■ **Problem 1**
Rewrite the part of the cable reel patent starting at "US 6149096 A" and ending at "out when required.", putting "spool" wherever "drum" appears.
■ **Problem 2**
Decide whether each statement below agrees with the cable reel patent. Answer yes or no for each, and quote the words of the patent that settle it.
(a) An electric motor turns the drum to pull the cable in.
(b) The operating speed of the drive means is fixed.
(c) The third switch means is a toggle switch.
■ **Problem 3**
Summarize the cable reel patent in two sentences.

■ **Excerpted passage**
-=-=-
US 6149096 A
A reel (10) for cable (21) has a drum (24) onto which the cable (21) may be wound. An electric motor (41) can turn the drum (24) to pull cable (21) in but the drum (24) can also pivot at (65) when the cable (21) is pulled or released. This rocking motion is sensed to switch the motor (41) on or off, thereby allowing slack cable (21) always to be taken up, but preventing the motor (41) resisting cable (21) paying out when required.
1. A reel for an elongate member, comprising:
a rotatable member onto which the elongate member may be wound and from which it may be unwound,
support means on which the rotatable member is mounted,
drive means operable to turn the rotatable member, and
control means operable to control the drive means, the control means being operable to sense slackness in the elongate member and to turn the rotatable member to take up the slack, and being operable to sense tautness in the elongate member and to cause the drive means to cease turning the rotatable member to allow the elongate member to be unwound from the rotatable member,
the drive means comprising an electric motor and the control means comprising first switch means which operates when the elongate member becomes slack or taut, thereby causing the electric motor to turn or to cease to turn the rotatable member,
the rotatable member being mounted to move relative to the support means by a second movement other than turning to wind the elongate member and to do so in response to the elongate member becoming taut, the first switch means sensing the second movement to control the drive means,
and the reel further comprising second switch means operable in response to second movement of a magnitude greater than is required to operate the first switch means, the second switch means being operable to disable and re-enable the drive means.
2. A reel according to claim 1, wherein the elongate member is an electric cable.
3. A reel according to claim 1, wherein the drive means is powered by the supply conveyed by the electric cable.
4. A reel according to claim 1, wherein the operating speed of the drive means is adjustable.
5. A reel according to claim 1, wherein the elongate member carries a third switch at its remote end and operable to disable the drive means.
6. A reel according to claim 5, wherein the support means comprises a switching portion operable to operate the third switch as the third switch approaches the rotatable member during winding, thereby disabling the drive means.
7. A reel according to claim 6, wherein the switching portion defines an aperture through which the elongate means passes when being wound, the aperture walls engaging the third switch means and it passes, to operate the switch.
8. A reel according to claim 5, wherein the third switch means is a rocker switch and the clearance within the aperture is restricted to cause the switch to rock as it passes through the aperture in either direction.
9. A reel according to claim 1, wherein the rotatable member is mounted to rock relative to the support member about an axis spaced from the axis about which the rotatable member turns to wind, the arrangement being such that tautness in the elongate member causes the rotatable member to rock in a first direction and such that slackness allows the rotatable member to rock in the second, reverse direction.
The present invention relates to reels for elongate members and in particular, but not exclusively, to reels for electric cable.
Electric cable extension reels have previously been proposed for use when machinery or other apparatus does not have sufficient cable fitted to reach the main electricity supply. The cable reel provides an extension, allowing power to reach the machinery.
-=-=-
■ **Record excerpts**
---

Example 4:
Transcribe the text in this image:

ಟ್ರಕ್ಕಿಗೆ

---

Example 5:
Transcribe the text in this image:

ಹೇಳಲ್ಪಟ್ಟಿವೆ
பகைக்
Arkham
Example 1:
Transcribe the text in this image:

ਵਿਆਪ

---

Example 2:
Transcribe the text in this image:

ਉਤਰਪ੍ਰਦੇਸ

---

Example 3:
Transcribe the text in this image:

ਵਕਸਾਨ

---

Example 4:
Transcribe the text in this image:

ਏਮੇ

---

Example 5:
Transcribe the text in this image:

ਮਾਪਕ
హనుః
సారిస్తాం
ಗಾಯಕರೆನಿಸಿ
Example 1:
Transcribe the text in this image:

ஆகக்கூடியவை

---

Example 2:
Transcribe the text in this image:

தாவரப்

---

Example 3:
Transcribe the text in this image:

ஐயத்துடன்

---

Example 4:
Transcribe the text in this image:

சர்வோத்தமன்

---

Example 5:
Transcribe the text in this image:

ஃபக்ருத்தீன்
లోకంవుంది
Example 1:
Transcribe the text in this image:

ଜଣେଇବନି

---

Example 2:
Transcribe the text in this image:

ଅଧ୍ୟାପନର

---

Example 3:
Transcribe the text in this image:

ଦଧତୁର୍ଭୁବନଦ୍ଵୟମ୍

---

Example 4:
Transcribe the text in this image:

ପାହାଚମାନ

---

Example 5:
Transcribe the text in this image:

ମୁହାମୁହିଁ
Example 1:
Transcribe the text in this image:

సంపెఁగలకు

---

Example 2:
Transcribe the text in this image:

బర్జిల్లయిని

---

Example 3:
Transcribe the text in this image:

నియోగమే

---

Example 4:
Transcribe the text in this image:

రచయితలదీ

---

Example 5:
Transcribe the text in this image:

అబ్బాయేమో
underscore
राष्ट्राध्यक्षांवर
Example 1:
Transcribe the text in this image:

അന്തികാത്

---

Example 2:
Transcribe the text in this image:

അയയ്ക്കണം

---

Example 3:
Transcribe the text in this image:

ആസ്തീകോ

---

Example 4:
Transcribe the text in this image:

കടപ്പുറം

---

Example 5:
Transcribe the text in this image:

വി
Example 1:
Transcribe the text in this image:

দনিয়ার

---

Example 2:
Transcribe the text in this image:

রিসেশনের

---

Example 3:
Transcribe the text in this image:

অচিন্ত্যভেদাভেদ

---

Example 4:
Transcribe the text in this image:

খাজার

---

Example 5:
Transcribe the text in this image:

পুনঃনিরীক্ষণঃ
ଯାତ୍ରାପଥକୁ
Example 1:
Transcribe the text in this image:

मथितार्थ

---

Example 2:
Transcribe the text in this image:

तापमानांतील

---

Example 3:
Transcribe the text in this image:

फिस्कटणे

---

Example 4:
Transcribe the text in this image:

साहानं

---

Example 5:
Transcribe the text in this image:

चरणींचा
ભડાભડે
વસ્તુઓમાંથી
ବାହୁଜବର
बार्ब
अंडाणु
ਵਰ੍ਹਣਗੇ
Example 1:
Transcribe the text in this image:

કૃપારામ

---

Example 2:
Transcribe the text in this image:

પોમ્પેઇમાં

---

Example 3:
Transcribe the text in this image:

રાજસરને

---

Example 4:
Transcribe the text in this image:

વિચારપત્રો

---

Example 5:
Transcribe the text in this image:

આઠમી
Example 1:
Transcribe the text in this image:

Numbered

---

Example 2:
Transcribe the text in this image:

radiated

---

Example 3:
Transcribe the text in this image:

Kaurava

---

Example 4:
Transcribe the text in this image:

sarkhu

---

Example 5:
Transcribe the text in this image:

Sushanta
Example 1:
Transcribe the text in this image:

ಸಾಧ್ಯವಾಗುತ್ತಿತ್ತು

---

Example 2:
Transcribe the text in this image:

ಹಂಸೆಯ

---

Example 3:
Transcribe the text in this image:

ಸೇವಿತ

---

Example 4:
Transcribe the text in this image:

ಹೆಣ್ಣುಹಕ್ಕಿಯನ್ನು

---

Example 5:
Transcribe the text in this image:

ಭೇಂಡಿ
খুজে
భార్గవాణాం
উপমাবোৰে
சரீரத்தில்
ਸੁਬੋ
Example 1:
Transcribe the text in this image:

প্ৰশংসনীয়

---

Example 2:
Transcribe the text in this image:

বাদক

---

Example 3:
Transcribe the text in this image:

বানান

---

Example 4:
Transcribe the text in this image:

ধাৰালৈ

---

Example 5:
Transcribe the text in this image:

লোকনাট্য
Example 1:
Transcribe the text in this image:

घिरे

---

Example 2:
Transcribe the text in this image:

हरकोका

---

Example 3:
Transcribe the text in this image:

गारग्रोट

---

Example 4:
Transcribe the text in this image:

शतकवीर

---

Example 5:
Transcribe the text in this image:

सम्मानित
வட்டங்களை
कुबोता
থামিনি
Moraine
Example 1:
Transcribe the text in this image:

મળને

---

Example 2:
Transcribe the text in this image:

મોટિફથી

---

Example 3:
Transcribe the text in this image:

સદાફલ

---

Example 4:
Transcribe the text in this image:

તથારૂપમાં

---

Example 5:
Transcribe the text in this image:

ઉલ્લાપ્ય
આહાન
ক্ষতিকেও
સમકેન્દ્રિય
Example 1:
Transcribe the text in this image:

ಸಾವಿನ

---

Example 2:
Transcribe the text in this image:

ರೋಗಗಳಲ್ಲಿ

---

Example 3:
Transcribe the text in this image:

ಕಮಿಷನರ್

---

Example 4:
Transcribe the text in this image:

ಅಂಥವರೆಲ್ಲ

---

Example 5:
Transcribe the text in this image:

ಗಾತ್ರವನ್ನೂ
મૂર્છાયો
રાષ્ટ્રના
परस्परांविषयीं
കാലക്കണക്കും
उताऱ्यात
-=-=-
■ **Task output 1**
US 6149096 A
A reel (10) for cable (21) has a spool (24) onto which the cable (21) may be wound. An electric motor (41) can turn the spool (24) to pull cable (21) in but the spool (24) can also pivot at (65) when the cable (21) is pulled or released. This rocking motion is sensed to switch the motor (41) on or off, thereby allowing slack cable (21) always to be taken up, but preventing the motor (41) resisting cable (21) paying out when required.

■ **Task output 2**
(a) Yes: "An electric motor (41) can turn the drum (24) to pull cable (21) in"
(b) No: "wherein the operating speed of the drive means is adjustable."
(c) No: "wherein the third switch means is a rocker switch"

■ **Task output 3**
The patent describes a cable reel with a drum that an electric motor turns to pull cable in, and the drum can also pivot when the cable is pulled or released. This rocking motion is sensed to switch the motor on or off, so slack cable is always taken up while the motor does not resist the cable paying out when required.